Exercise brief
Give only the number of lines in the records below that contain the word "après".

Supplied data
Start of Block

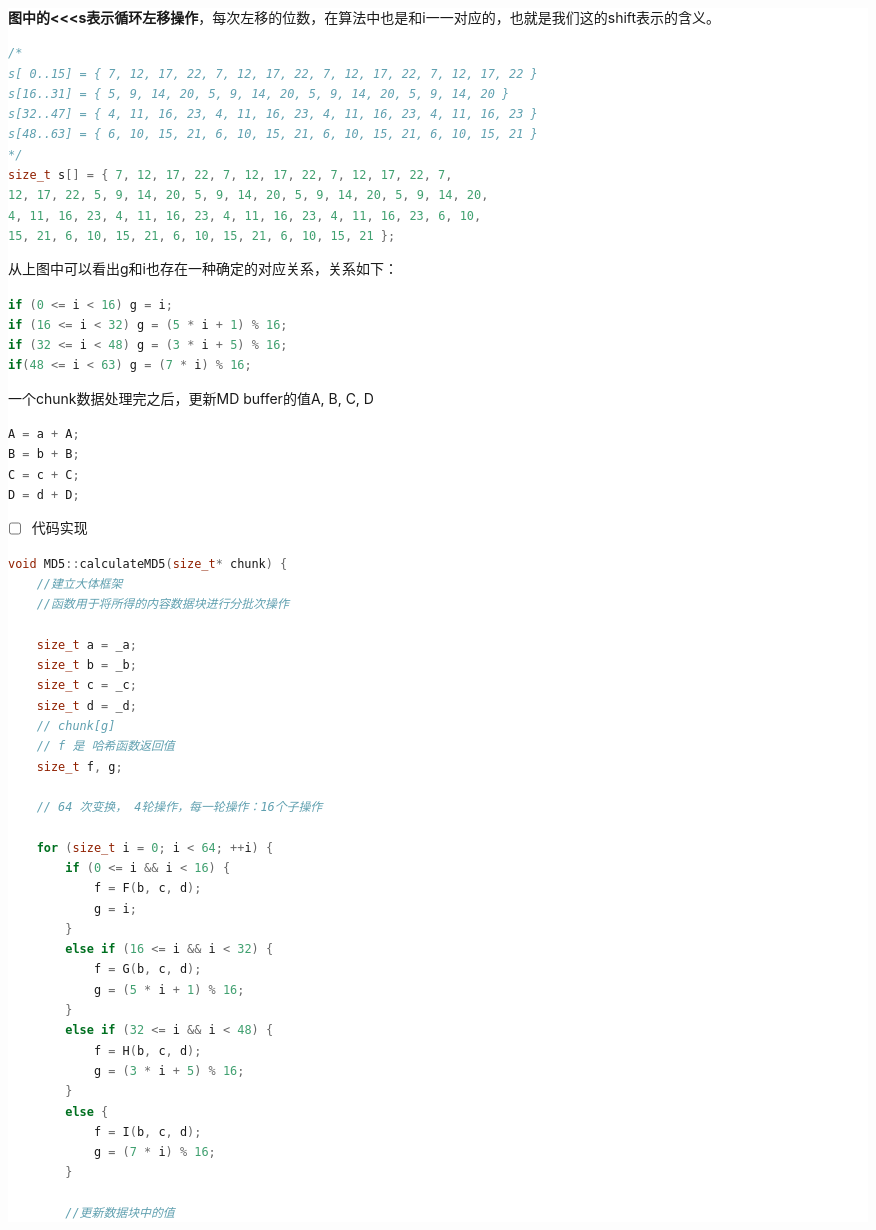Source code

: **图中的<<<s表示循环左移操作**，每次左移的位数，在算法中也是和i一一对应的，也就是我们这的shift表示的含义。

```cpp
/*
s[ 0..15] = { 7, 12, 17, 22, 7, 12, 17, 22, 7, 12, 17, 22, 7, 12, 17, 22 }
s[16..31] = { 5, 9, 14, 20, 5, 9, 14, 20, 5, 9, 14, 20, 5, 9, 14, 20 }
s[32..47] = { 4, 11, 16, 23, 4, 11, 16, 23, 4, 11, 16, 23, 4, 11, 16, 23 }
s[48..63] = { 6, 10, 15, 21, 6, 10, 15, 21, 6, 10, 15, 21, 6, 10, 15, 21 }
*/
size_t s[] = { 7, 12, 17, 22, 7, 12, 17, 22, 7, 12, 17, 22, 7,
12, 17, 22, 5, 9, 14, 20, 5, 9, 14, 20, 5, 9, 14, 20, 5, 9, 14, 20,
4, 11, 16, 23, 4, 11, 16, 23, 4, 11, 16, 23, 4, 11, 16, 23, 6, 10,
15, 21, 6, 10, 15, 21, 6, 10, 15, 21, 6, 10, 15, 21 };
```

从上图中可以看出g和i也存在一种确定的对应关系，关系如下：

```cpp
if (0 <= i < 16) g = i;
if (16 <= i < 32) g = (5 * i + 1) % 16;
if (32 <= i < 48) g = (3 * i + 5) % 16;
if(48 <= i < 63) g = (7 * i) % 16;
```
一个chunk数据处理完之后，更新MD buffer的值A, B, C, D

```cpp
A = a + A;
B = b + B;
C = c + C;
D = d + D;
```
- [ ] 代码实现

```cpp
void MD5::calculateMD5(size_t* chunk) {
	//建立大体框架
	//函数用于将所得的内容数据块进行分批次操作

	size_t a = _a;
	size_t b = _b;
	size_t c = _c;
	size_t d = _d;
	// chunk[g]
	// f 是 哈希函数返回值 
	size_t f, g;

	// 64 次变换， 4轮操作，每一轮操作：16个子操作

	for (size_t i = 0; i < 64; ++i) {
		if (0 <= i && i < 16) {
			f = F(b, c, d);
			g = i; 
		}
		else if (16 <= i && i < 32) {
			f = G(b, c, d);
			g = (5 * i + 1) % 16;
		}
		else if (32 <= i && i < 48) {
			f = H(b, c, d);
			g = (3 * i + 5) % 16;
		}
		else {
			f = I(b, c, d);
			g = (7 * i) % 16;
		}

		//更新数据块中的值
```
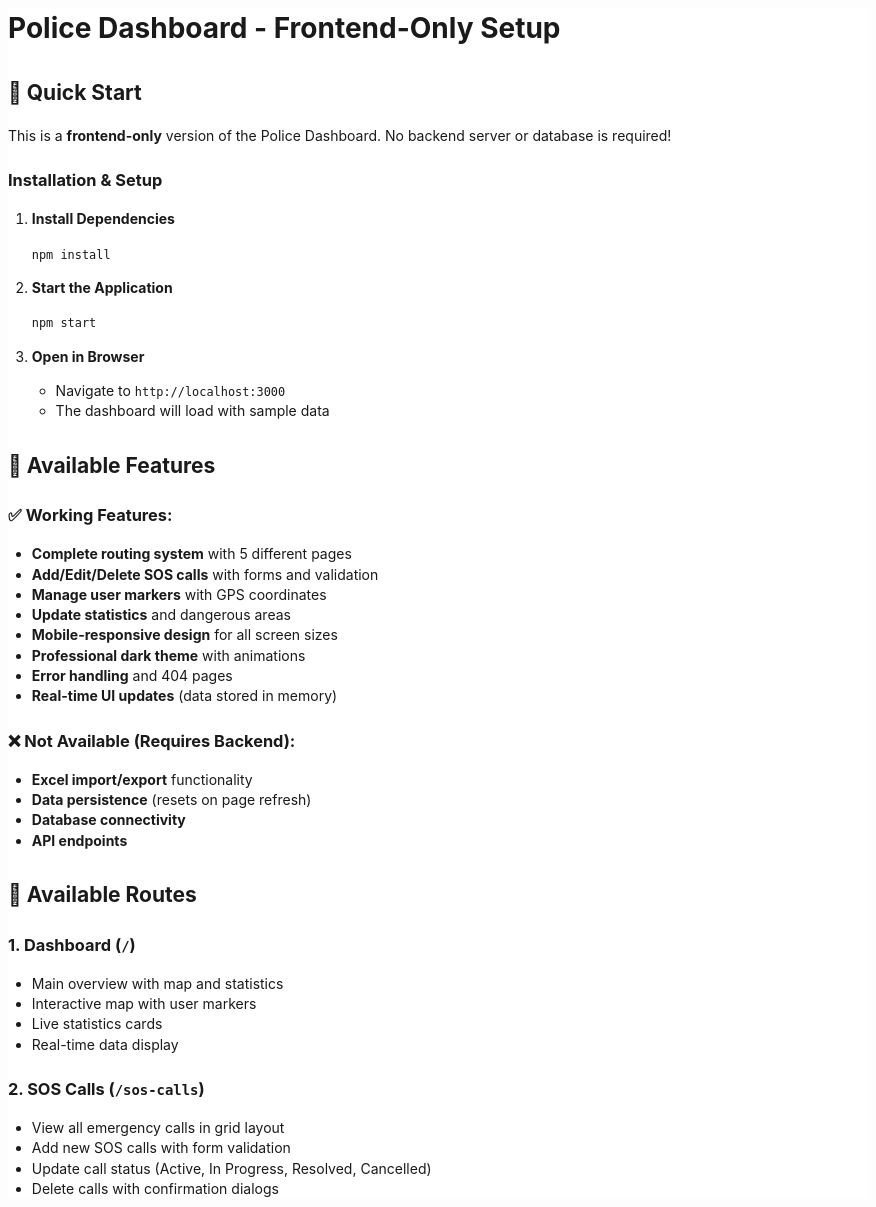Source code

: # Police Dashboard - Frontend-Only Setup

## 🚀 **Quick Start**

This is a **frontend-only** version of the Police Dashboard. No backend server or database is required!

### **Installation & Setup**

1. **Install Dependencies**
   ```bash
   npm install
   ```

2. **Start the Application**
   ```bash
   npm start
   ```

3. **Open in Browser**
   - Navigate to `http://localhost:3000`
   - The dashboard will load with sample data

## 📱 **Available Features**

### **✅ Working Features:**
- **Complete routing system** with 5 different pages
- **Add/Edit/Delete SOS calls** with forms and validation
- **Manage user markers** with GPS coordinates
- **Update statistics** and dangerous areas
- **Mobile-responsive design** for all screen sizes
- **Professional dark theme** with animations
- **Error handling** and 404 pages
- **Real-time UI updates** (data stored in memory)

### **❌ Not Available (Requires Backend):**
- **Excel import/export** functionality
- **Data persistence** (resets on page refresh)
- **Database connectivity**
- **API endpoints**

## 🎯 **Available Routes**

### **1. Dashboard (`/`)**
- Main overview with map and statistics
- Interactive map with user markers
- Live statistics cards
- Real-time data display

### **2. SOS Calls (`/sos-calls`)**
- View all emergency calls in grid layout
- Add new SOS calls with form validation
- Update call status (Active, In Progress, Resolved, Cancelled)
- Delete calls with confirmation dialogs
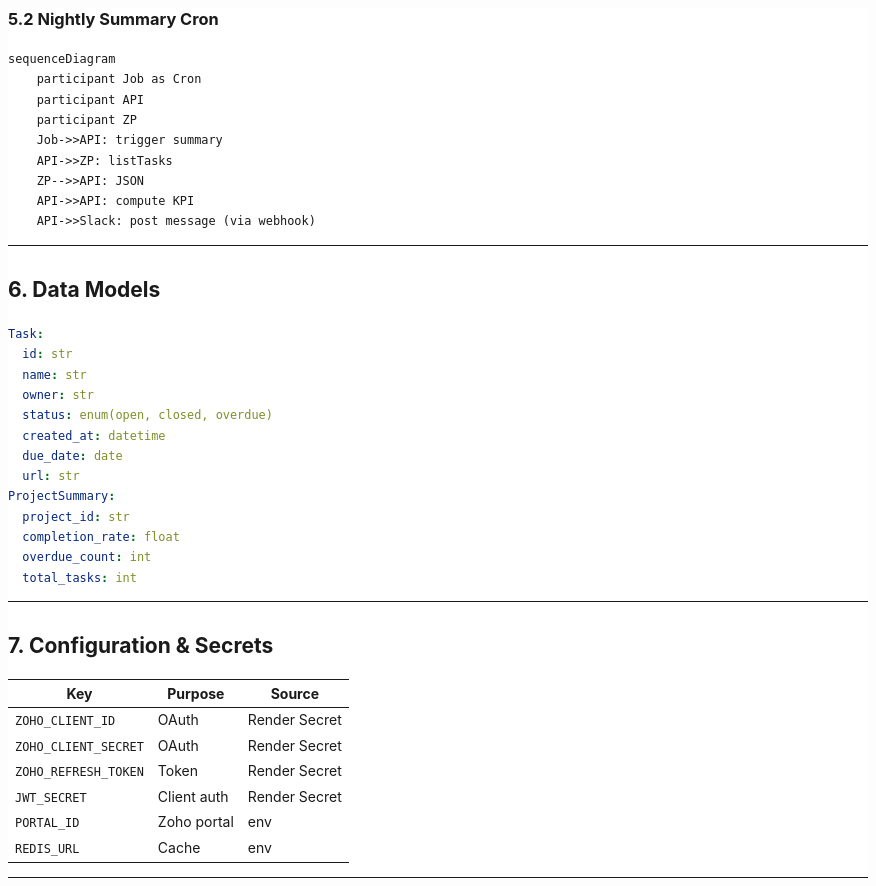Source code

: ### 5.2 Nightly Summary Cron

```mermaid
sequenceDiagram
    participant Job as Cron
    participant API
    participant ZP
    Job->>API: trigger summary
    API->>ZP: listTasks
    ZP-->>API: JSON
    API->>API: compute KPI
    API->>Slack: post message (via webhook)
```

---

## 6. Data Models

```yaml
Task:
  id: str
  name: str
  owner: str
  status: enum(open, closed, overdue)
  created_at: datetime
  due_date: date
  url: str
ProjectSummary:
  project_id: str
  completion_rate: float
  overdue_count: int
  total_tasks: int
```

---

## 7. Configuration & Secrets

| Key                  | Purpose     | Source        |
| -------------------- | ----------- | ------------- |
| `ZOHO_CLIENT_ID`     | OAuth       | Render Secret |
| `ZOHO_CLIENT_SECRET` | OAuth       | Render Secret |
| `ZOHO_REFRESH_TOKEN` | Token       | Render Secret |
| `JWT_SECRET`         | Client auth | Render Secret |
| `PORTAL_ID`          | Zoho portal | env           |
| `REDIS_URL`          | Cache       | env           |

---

End of Block
Start of Block

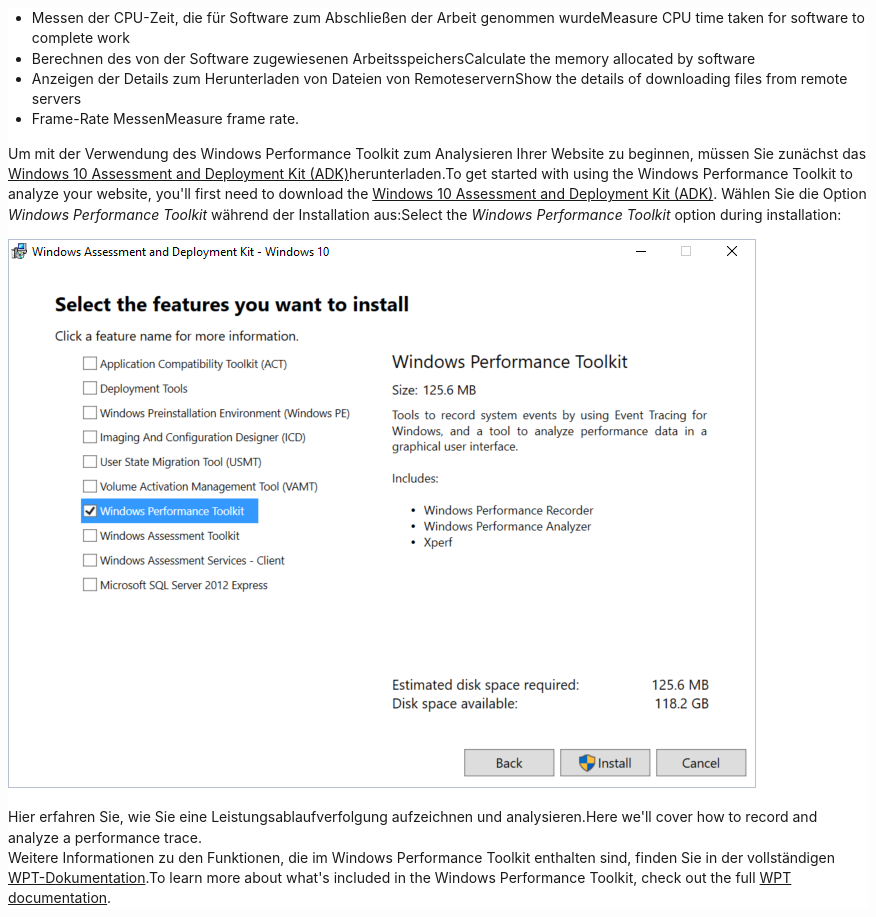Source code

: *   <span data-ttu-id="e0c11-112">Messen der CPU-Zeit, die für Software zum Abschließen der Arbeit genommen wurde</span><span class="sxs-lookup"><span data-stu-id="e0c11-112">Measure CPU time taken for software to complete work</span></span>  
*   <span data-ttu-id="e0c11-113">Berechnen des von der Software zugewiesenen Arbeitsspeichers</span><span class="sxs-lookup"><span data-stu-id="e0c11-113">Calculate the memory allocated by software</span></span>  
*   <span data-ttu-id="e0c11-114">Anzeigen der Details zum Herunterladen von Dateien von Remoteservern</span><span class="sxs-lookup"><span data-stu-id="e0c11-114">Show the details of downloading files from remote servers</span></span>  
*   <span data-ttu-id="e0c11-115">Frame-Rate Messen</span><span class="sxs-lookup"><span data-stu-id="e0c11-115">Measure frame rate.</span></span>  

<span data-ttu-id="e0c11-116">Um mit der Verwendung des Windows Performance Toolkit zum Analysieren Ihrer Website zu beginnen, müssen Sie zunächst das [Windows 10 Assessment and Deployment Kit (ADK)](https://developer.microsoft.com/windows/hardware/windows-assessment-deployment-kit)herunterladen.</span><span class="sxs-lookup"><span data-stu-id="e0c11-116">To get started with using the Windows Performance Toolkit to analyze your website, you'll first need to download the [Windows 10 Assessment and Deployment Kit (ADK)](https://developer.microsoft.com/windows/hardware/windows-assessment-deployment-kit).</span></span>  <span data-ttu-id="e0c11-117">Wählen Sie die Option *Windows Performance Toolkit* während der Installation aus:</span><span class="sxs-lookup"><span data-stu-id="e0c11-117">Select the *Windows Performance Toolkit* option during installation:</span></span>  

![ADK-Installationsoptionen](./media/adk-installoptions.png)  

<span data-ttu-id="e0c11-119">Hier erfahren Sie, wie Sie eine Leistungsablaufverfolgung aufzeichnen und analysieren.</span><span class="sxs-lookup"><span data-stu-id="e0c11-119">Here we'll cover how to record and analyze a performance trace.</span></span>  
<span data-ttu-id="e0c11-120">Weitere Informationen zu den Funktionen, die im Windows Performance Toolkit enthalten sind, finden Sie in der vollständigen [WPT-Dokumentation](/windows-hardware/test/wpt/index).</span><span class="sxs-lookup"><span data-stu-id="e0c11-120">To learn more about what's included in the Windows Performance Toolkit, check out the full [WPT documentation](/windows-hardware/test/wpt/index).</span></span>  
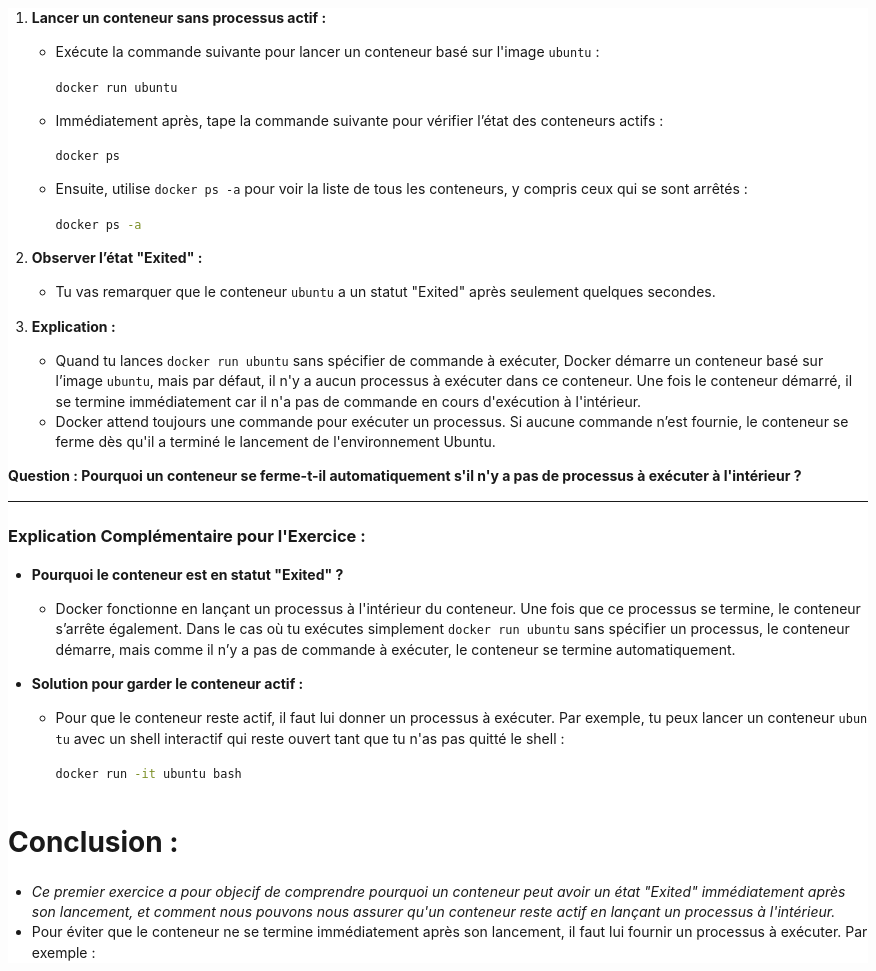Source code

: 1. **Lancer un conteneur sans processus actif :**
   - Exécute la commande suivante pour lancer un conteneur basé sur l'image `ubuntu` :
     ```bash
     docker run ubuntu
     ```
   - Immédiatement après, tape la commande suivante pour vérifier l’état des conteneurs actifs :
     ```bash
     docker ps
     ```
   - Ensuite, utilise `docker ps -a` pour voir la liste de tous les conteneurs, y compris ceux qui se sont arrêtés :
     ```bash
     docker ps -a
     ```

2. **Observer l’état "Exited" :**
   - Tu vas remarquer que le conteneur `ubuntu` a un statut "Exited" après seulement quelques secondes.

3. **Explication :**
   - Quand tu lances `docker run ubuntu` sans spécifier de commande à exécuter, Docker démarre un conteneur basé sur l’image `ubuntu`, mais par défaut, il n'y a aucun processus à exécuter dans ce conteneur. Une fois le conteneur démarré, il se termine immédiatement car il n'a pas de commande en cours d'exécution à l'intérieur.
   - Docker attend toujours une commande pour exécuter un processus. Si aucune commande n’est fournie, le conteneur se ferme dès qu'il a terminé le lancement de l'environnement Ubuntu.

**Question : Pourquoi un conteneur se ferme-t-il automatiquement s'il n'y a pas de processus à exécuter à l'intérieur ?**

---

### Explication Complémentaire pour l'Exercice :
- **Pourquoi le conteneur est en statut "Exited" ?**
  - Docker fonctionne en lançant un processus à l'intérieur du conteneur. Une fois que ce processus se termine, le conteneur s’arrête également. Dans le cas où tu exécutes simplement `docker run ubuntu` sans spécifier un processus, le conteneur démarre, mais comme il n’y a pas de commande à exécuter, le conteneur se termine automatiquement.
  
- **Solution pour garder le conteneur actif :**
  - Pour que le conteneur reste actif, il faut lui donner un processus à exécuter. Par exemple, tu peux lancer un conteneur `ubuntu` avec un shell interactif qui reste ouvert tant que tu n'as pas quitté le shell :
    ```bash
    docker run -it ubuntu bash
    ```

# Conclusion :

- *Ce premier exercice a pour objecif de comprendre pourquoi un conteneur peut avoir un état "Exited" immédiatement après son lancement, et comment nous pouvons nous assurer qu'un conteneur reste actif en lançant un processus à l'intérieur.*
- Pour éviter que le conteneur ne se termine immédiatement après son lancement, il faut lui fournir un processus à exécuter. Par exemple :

End of Block

Result of this task
4